Second , in the service sector, inflation is falling “more slowly than usual” because there is a significant increase in demand. In addition, rising wages are also having a strong impact on the costs of service providers.

Third, productivity does not increase. For companies, this means they cannot deliver higher quality or performance despite rising wages.

Fourth, disruptions in global supply chains have eased over the past year and many raw material prices have fallen. But supply-side support is now expiring and will no longer contribute significantly to further deflation. Inflation may even rebound due to geopolitical risks.

Fifth, there are new changes in the oceans.
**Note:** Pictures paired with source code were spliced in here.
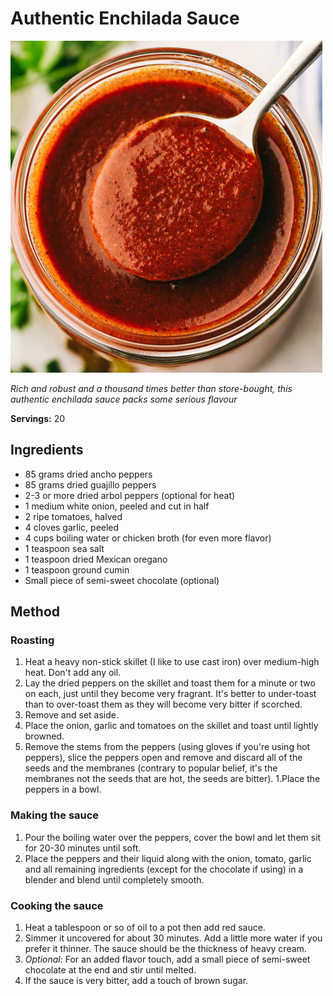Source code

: # Authentic Enchilada Sauce

![Authentic Enchilada Sauce](resources/enchilada-sauce.png)

*Rich and robust and a thousand times better than store-bought, this authentic enchilada sauce packs some serious flavour*

**Servings:** 20

## Ingredients
- 85 grams dried ancho peppers
- 85 grams dried guajillo peppers
- 2-3 or more dried arbol peppers (optional for heat)
- 1 medium white onion, peeled and cut in half
- 2 ripe tomatoes, halved
- 4 cloves garlic, peeled
- 4 cups boiling water or chicken broth (for even more flavor)
- 1 teaspoon sea salt
- 1 teaspoon dried Mexican oregano
- 1 teaspoon ground cumin
- Small piece of semi-sweet chocolate (optional)

## Method
### Roasting
1. Heat a heavy non-stick skillet (I like to use cast iron) over medium-high heat.  Don't add any oil.  
1. Lay the dried peppers on the skillet and toast them for a minute or two on each, just until they become very fragrant.  It's better to under-toast than to over-toast them as they will become very bitter if scorched.  
1. Remove and set aside.  
1. Place the onion, garlic and tomatoes on the skillet and toast until lightly browned.
1. Remove the stems from the peppers (using gloves if you're using hot peppers), slice the peppers open and remove and discard all of the seeds and the membranes (contrary to popular belief, it's the membranes not the seeds that are hot, the seeds are bitter). 
1.Place the peppers in a bowl.

### Making the sauce
1. Pour the boiling water over the peppers, cover the bowl and let them sit for 20-30 minutes until soft.
1. Place the peppers and their liquid along with the onion, tomato, garlic and all remaining ingredients (except for the chocolate if using) in a blender and blend until completely smooth.

### Cooking the sauce
1. Heat a tablespoon or so of oil to a pot then add red sauce.  
1. Simmer it uncovered for about 30 minutes.  Add a little more water if you prefer it thinner.  The sauce should be the thickness of heavy cream.
1. *Optional:* For an added flavor touch, add a small piece of semi-sweet chocolate at the end and stir until melted.
1. If the sauce is very bitter, add a touch of brown sugar. 
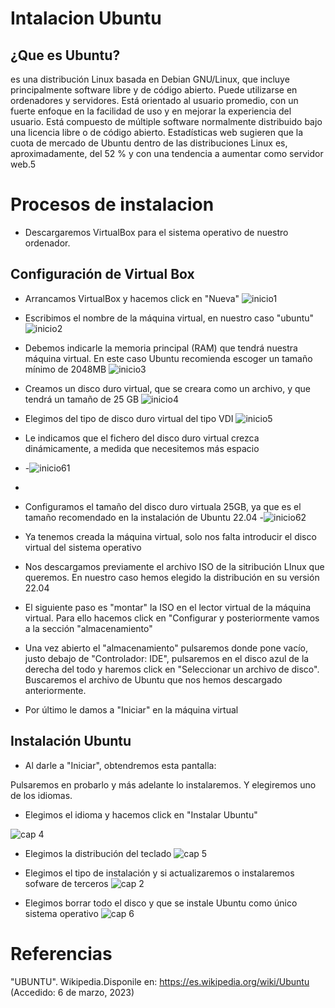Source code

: # Intalacion Ubuntu
## ¿Que es Ubuntu?
  es una distribución Linux basada en Debian GNU/Linux, que incluye principalmente software libre y de código abierto. Puede utilizarse en ordenadores y servidores. Está orientado al usuario promedio, con un fuerte enfoque en la facilidad de uso y en mejorar la experiencia del usuario. Está compuesto de múltiple software normalmente distribuido bajo una licencia libre o de código abierto. Estadísticas web sugieren que la cuota de mercado de Ubuntu dentro de las distribuciones Linux es, aproximadamente, del 52 % y con una tendencia a aumentar como servidor web.5
  # Procesos de instalacion
  
  - Descargaremos VirtualBox para el sistema operativo de nuestro ordenador.
  ## Configuración de Virtual Box
  
  - Arrancamos VirtualBox y hacemos click en "Nueva"
   ![inicio1](./inicio1.png)
  
  - Escribimos el nombre de la máquina virtual, en nuestro caso "ubuntu"
  ![inicio2](./inicio2.png)
  
  - Debemos indicarle la memoria principal (RAM) que tendrá nuestra máquina virtual. En este caso Ubuntu recomienda escoger un tamaño mínimo de 2048MB 
   ![inicio3](./inicio3.png)
   
  - Creamos un disco duro virtual, que se creara como un archivo, y que tendrá un tamaño de 25 GB
   ![inicio4](./inicio4.png)
   
  - Elegimos del tipo de disco duro virtual del tipo VDI
   ![inicio5](./inicio5.png)
  - Le indicamos que el fichero del disco duro virtual crezca dinámicamente, a medida que necesitemos más espacio
  - -![inicio61](./inicio61.png)
  - 
  - Configuramos el tamaño del disco duro virtuala 25GB, ya que es el tamaño recomendado en la instalación de Ubuntu 22.04
   -![inicio62](./inicio62.png)
   
  - Ya tenemos creada la máquina virtual, solo nos falta introducir el disco virtual del sistema operativo
  - Nos descargamos previamente el archivo ISO de la sitribución LInux que queremos. En nuestro caso hemos elegido la distribución en su versión 22.04
  - El siguiente paso es "montar" la ISO en el lector virtual de la máquina virtual. Para ello hacemos click en "Configurar y posteriormente vamos a la sección "almacenamiento"
  - Una vez abierto el "almacenamiento" pulsaremos donde pone vacío, justo debajo de "Controlador: IDE", pulsaremos en el disco azul de la derecha del todo y haremos click en "Seleccionar un archivo de disco". Buscaremos el archivo de Ubuntu que nos hemos descargado anteriormente.
  - Por último le damos a "Iniciar" en la máquina virtual 
  
  
  ## Instalación Ubuntu
  - Al darle a "Iniciar", obtendremos esta pantalla: 
 
  Pulsaremos en probarlo y más adelante lo instalaremos. Y elegiremos uno de los idiomas.
  
  - Elegimos el idioma y hacemos click en "Instalar Ubuntu"
  
  ![cap 4](./cap_4.png)
  
  
  - Elegimos la distribución del teclado
   ![cap 5](./cap5.png)
   
  - Elegimos el tipo de instalación y si actualizaremos o instalaremos sofware de terceros
   ![cap 2](./cap2.png)
   
  - Elegimos borrar todo el disco y que se instale Ubuntu como único sistema operativo
   ![cap 6](./cap6.png)
   
   
# Referencias
  "UBUNTU". Wikipedia.Disponile en: https://es.wikipedia.org/wiki/Ubuntu (Accedido: 6 de marzo, 2023)
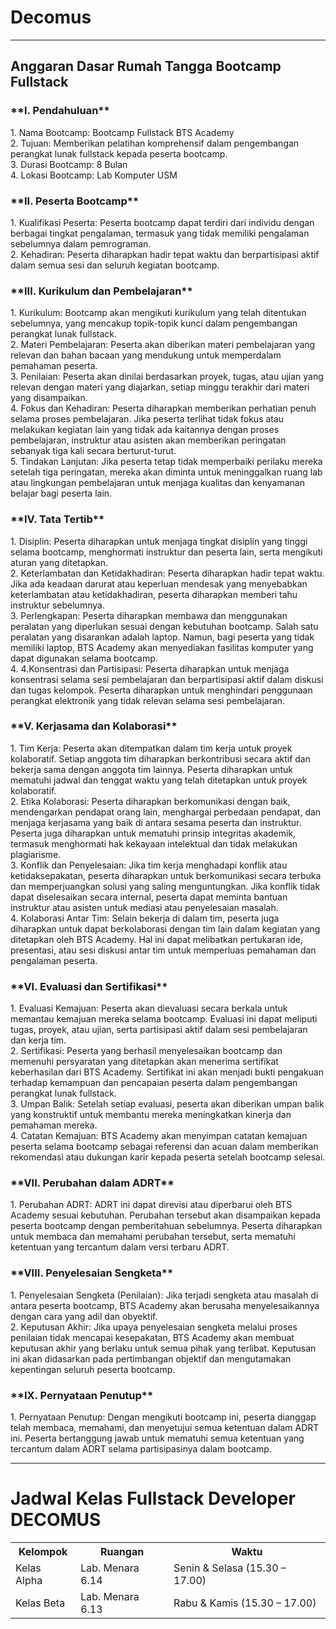 # Decomus
<hr>
<h2>Anggaran Dasar Rumah Tangga Bootcamp Fullstack</h2>
<h3>**I. Pendahuluan**</h3>
1.	Nama Bootcamp: Bootcamp Fullstack BTS Academy<br>
2.	Tujuan: Memberikan pelatihan komprehensif dalam pengembangan perangkat   lunak fullstack kepada peserta bootcamp.<br>
3.	Durasi Bootcamp: 8 Bulan<br>
4.	Lokasi Bootcamp: Lab Komputer USM<br>


<h3>**II. Peserta Bootcamp**</h3>
1.	Kualifikasi Peserta: Peserta bootcamp dapat terdiri dari individu dengan berbagai tingkat pengalaman, termasuk yang tidak memiliki pengalaman sebelumnya dalam pemrograman.<br>
2.	Kehadiran: Peserta diharapkan hadir tepat waktu dan berpartisipasi aktif dalam semua sesi dan seluruh kegiatan bootcamp.<br>

<h3>**III. Kurikulum dan Pembelajaran**</h3>
1.	Kurikulum: Bootcamp akan mengikuti kurikulum yang telah ditentukan sebelumnya, yang mencakup topik-topik kunci dalam pengembangan perangkat lunak fullstack.<br>
2.	Materi Pembelajaran: Peserta akan diberikan materi pembelajaran yang relevan dan bahan bacaan yang mendukung untuk memperdalam pemahaman peserta.<br>
3.	Penilaian: Peserta akan dinilai berdasarkan proyek, tugas, atau ujian yang relevan dengan materi yang diajarkan, setiap minggu terakhir dari materi yang disampaikan.<br>
4.	Fokus dan Kehadiran: Peserta diharapkan memberikan perhatian penuh selama proses pembelajaran. Jika peserta terlihat tidak fokus atau melakukan kegiatan lain yang tidak ada kaitannya dengan proses pembelajaran, instruktur atau asisten akan memberikan peringatan sebanyak tiga kali secara berturut-turut.<br>
5.	Tindakan Lanjutan: Jika peserta tetap tidak memperbaiki perilaku mereka setelah tiga peringatan, mereka akan diminta untuk meninggalkan ruang lab atau lingkungan pembelajaran untuk menjaga kualitas dan kenyamanan belajar bagi peserta lain.<br>

<h3>**IV. Tata Tertib**</h3>
1.	Disiplin: Peserta diharapkan untuk menjaga tingkat disiplin yang tinggi selama bootcamp, menghormati instruktur dan peserta lain, serta mengikuti aturan yang ditetapkan.<br>
2.	Keterlambatan dan Ketidakhadiran: Peserta diharapkan hadir tepat waktu. Jika ada keadaan darurat atau keperluan mendesak yang menyebabkan keterlambatan atau ketidakhadiran, peserta diharapkan memberi tahu instruktur sebelumnya.<br>
3.	Perlengkapan: Peserta diharapkan membawa dan menggunakan peralatan yang diperlukan sesuai dengan kebutuhan bootcamp. Salah satu peralatan yang disarankan adalah laptop. Namun, bagi peserta yang tidak memiliki laptop, BTS Academy akan menyediakan fasilitas komputer yang dapat digunakan selama bootcamp.<br>
4.	4.Konsentrasi dan Partisipasi: Peserta diharapkan untuk menjaga konsentrasi selama sesi pembelajaran dan berpartisipasi aktif dalam diskusi dan tugas kelompok. Peserta diharapkan untuk menghindari penggunaan perangkat elektronik yang tidak relevan selama sesi pembelajaran.<br>

<h3>**V. Kerjasama dan Kolaborasi**</h3>
1.	Tim Kerja: Peserta akan ditempatkan dalam tim kerja untuk proyek kolaboratif. Setiap anggota tim diharapkan berkontribusi secara aktif dan bekerja sama dengan anggota tim lainnya. Peserta diharapkan untuk mematuhi jadwal dan tenggat waktu yang telah ditetapkan untuk proyek kolaboratif.<br>
2.	Etika Kolaborasi: Peserta diharapkan berkomunikasi dengan baik, mendengarkan pendapat orang lain, menghargai perbedaan pendapat, dan menjaga kerjasama yang baik di antara sesama peserta dan instruktur. Peserta juga diharapkan untuk mematuhi prinsip integritas akademik, termasuk menghormati hak kekayaan intelektual dan tidak melakukan plagiarisme.<br>
3.	Konflik dan Penyelesaian: Jika tim kerja menghadapi konflik atau ketidaksepakatan, peserta diharapkan untuk berkomunikasi secara terbuka dan memperjuangkan solusi yang saling menguntungkan. Jika konflik tidak dapat diselesaikan secara internal, peserta dapat meminta bantuan instruktur atau asisten untuk mediasi atau penyelesaian masalah.<br>
4.	Kolaborasi Antar Tim: Selain bekerja di dalam tim, peserta juga diharapkan untuk dapat berkolaborasi dengan tim lain dalam kegiatan yang ditetapkan oleh BTS Academy. Hal ini dapat melibatkan pertukaran ide, presentasi, atau sesi diskusi antar tim untuk memperluas pemahaman dan pengalaman peserta.<br>

<h3>**VI. Evaluasi dan Sertifikasi**</h3>
1.	Evaluasi Kemajuan: Peserta akan dievaluasi secara berkala untuk memantau kemajuan mereka selama bootcamp. Evaluasi ini dapat meliputi tugas, proyek, atau ujian, serta partisipasi aktif dalam sesi pembelajaran dan kerja tim.<br>
2.	Sertifikasi: Peserta yang berhasil menyelesaikan bootcamp dan memenuhi persyaratan yang ditetapkan akan menerima sertifikat keberhasilan dari BTS Academy. Sertifikat ini akan menjadi bukti pengakuan terhadap kemampuan dan pencapaian peserta dalam pengembangan perangkat lunak fullstack.<br>
3.	Umpan Balik: Setelah setiap evaluasi, peserta akan diberikan umpan balik yang konstruktif untuk membantu mereka meningkatkan kinerja dan pemahaman mereka.<br>
4.	Catatan Kemajuan: BTS Academy akan menyimpan catatan kemajuan peserta selama bootcamp sebagai referensi dan acuan dalam memberikan rekomendasi atau dukungan karir kepada peserta setelah bootcamp selesai.<br>

<h3>**VII. Perubahan dalam ADRT**</h3> 
1.	Perubahan ADRT: ADRT ini dapat direvisi atau diperbarui oleh BTS Academy sesuai kebutuhan. Perubahan tersebut akan disampaikan kepada peserta bootcamp dengan pemberitahuan sebelumnya. Peserta diharapkan untuk membaca dan memahami perubahan tersebut, serta mematuhi ketentuan yang tercantum dalam versi terbaru ADRT.<br>

<h3>**VIII. Penyelesaian Sengketa**</h3>
1.	Penyelesaian Sengketa (Penilaian): Jika terjadi sengketa atau masalah di antara peserta bootcamp, BTS Academy akan berusaha menyelesaikannya dengan cara yang adil dan obyektif.<br>
2.	Keputusan Akhir: Jika upaya penyelesaian sengketa melalui proses penilaian tidak mencapai kesepakatan, BTS Academy akan membuat keputusan akhir yang berlaku untuk semua pihak yang terlibat. Keputusan ini akan didasarkan pada pertimbangan objektif dan mengutamakan kepentingan seluruh peserta bootcamp.<br>

<h3>**IX. Pernyataan Penutup**</h3>
1.	Pernyataan Penutup: Dengan mengikuti bootcamp ini, peserta dianggap telah membaca, memahami, dan menyetujui semua ketentuan dalam ADRT ini. Peserta bertanggung jawab untuk mematuhi semua ketentuan yang tercantum dalam ADRT selama partisipasinya dalam bootcamp.<br>

<hr>
 <h1>Jadwal Kelas Fullstack Developer DECOMUS</h1>
    <table>
        <tr>
            <th>Kelompok</th>
            <th>Ruangan</th>
            <th>Waktu</th>
        </tr>
        <tr>
            <td>Kelas Alpha</td>
            <td>Lab. Menara 6.14</td>
            <td>Senin & Selasa (15.30 – 17.00)</td>
        </tr>
        <tr>
            <td>Kelas Beta</td>
            <td>Lab. Menara 6.13</td>
            <td>Rabu & Kamis (15.30 – 17.00)</td>
        </tr>
    </table>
According to Vincent Stamer, a world trade expert at Commerzbank, one in 12 containers is currently stuck at sea. As a result, freight rates have more than doubled since the spring, with the price of goods shipped from China to Europe rising particularly sharply.

Sixth, rising rents could also make it harder for inflation to fall further. Housing costs could rise in the short term “if landlords pass on higher financing costs to tenants, property developers reduce new supply, or more households decide to rent rather than buy.”

"The ECB needs to carefully consider further rate cuts based on the current circumstances," said Dutch central bank president Knot.